Heckl, who has served for 35 years as a Marine, said he was unaware of any previous time a MEU was told to deploy early and they could not respond.

He told lawmakers on Tuesday that the Marine Corps needs at least 31 traditional amphibious ships: 10 LHA/LHD “big-decks” and 21 LPDs. The number is based on the Navy’s Optimized Fleet Response Plan, which assumes the ships have an 80 percent readiness rate, Heckl said Thursday.

“The 10-year running average for the amphib Navy is 63 [percent]. Last month, it was 46 [percent],” he said. “So the number is only valid if the readiness rates are achieved and maintained, which today is simply not the case.”
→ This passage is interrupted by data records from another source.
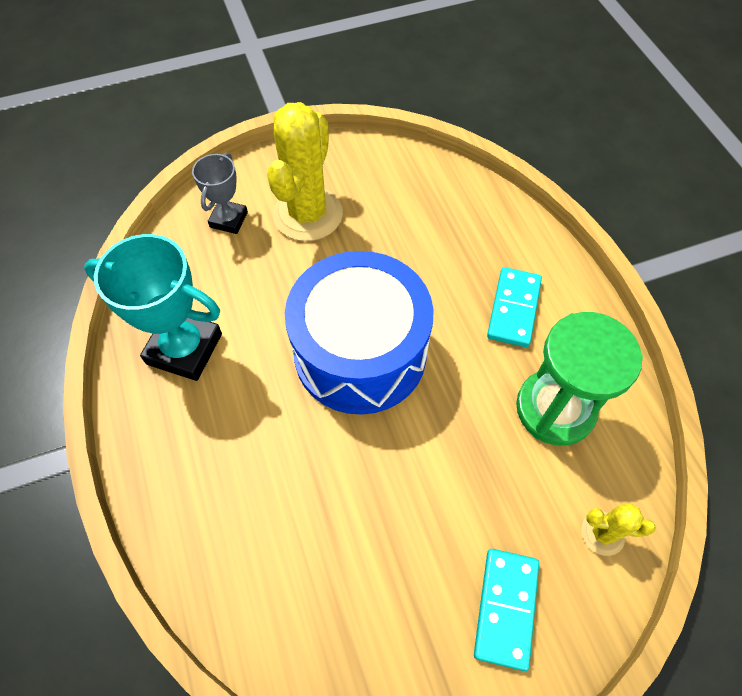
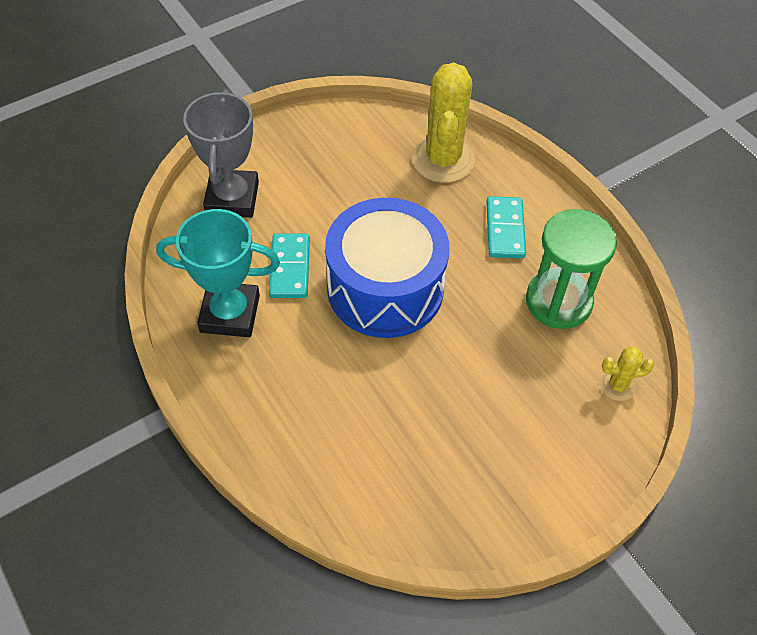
camera: 15 degrees left, 5 degrees down
grey trophy [192,152,248,234] -> grey trophy [183,89,259,218], size x1.72
yellow cactus [267,102,343,241] -> yellow cactus moved to [412,63,475,183]
turquoise domino [474,549,539,671] -> turquoise domino moved to [269,234,310,298]

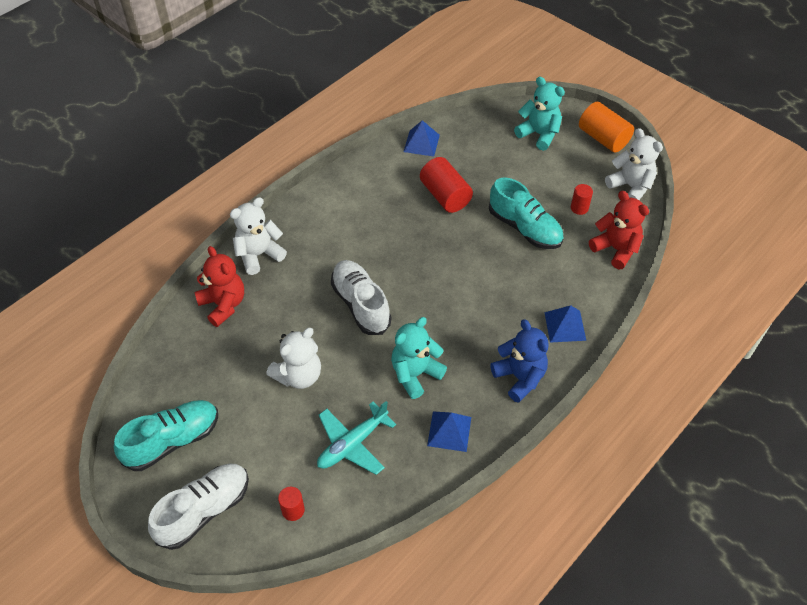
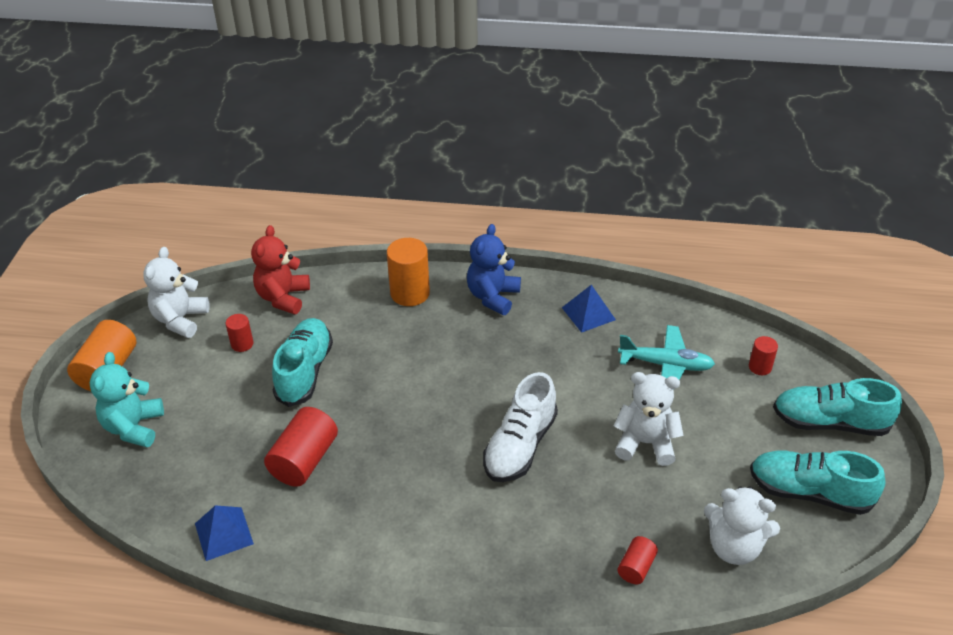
camera: 125 degrees left, 10 degrees down
white shoe [148,463,249,550] -> turquoise shoe [773,378,902,436]
red teddy bear [195,246,244,327] -> red cylinder [617,536,658,584]
white teddy bear [230,197,287,275] -> white teddy bear moved to [704,486,780,565]
turquoise teddy bear [391,317,447,399] -> none
blue pyramid [544,305,586,343] -> orange cylinder [387,238,430,306]

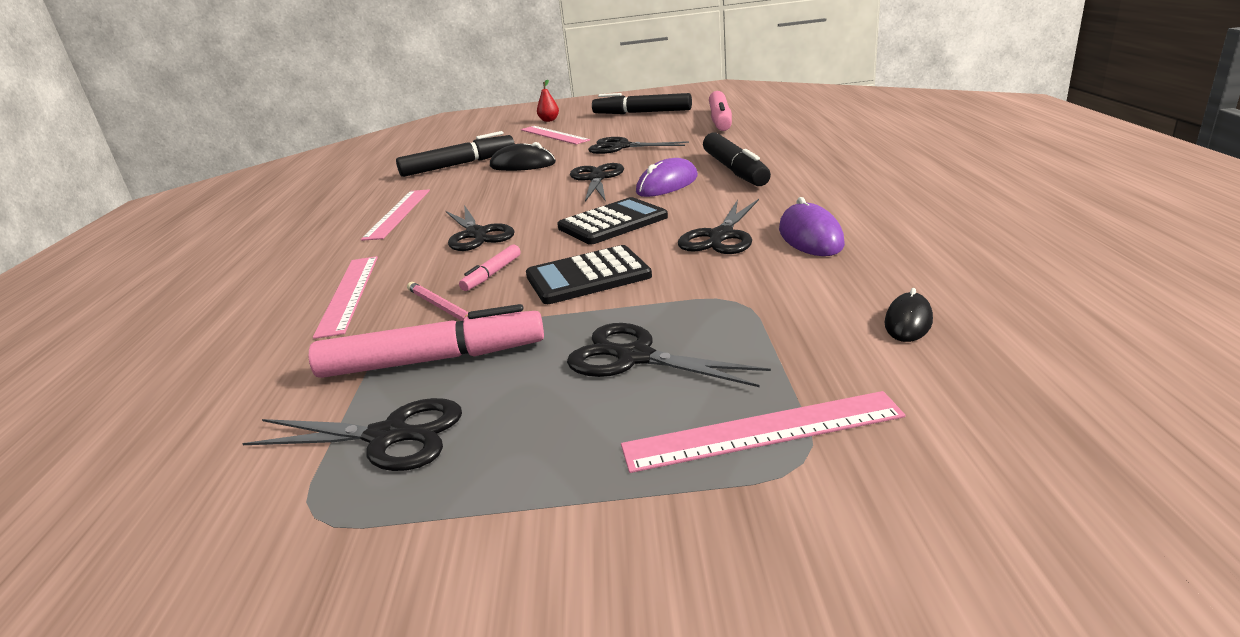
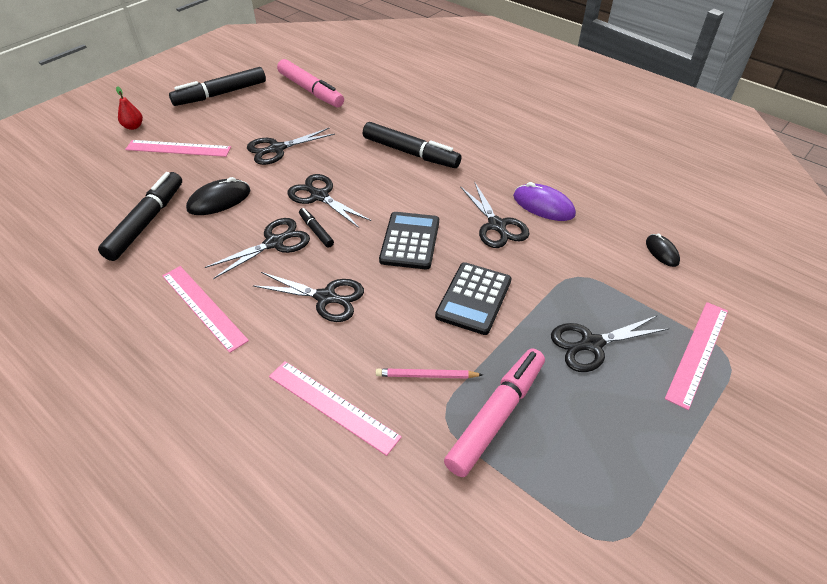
camera: 50 degrees left, 20 degrees up
black scissors [242,398,462,471] -> black scissors moved to [205,218,310,279]
pink marker [459,244,521,291] -> none
purple mouse [636,158,698,197] -> none
none -> black marker [299,208,334,248]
The Navy currently has 32 ships. Last week, Heckl said, only 15, or 47 percent, were available.

Defense One asked Navy and 2nd Fleet officials about Heckl’s comments, the deployment of the 22nd MEU and the Kearsarge ARG, and the general readiness of the amphibious fleet. No response was received before publication.

Planned decommissioning will soon reduce the total number of active amphibs, he said.

“If we don't have intervention from Congress, we will absolutely go down to 24 or 25 amphibs in the next three to four years. Period. So, you can do the math there. We simply will not have Marine Expeditionary Units and ARGs out, or even available,” he said.

Historically, the Marine Corps would have “heel-to-toe deployments,” meaning that one MEU and ARG would be deploying as another returned home, he told lawmakers.

This incident with the Kearsarge ARG illustrates the state of readiness of the entire amphibious Navy, Heckl said, and “it is a very real possibility” that another MEU could be slow to respond to a crisis.

“And in the Navy's defense, I understand, you know, they have Columbia [submarine], the nuclear triad, and amphibs just unfortunately fall out on the bottom,” he said. “But the reality is that the mission sets that a MEU/ARG is most likely to do are very real, they're fairly regular, and pretty frequent. And unfortunately, we don't have the assets right now to respond like we should.”

The incident should not be overlooked, Heckl said.

“When the next thing happens, it's not a good place for a military to be, to be saying, ‘I hope the MEU is there.’ Hope is a very bad military strategy. But unfortunately…that's where we are, quite frankly.”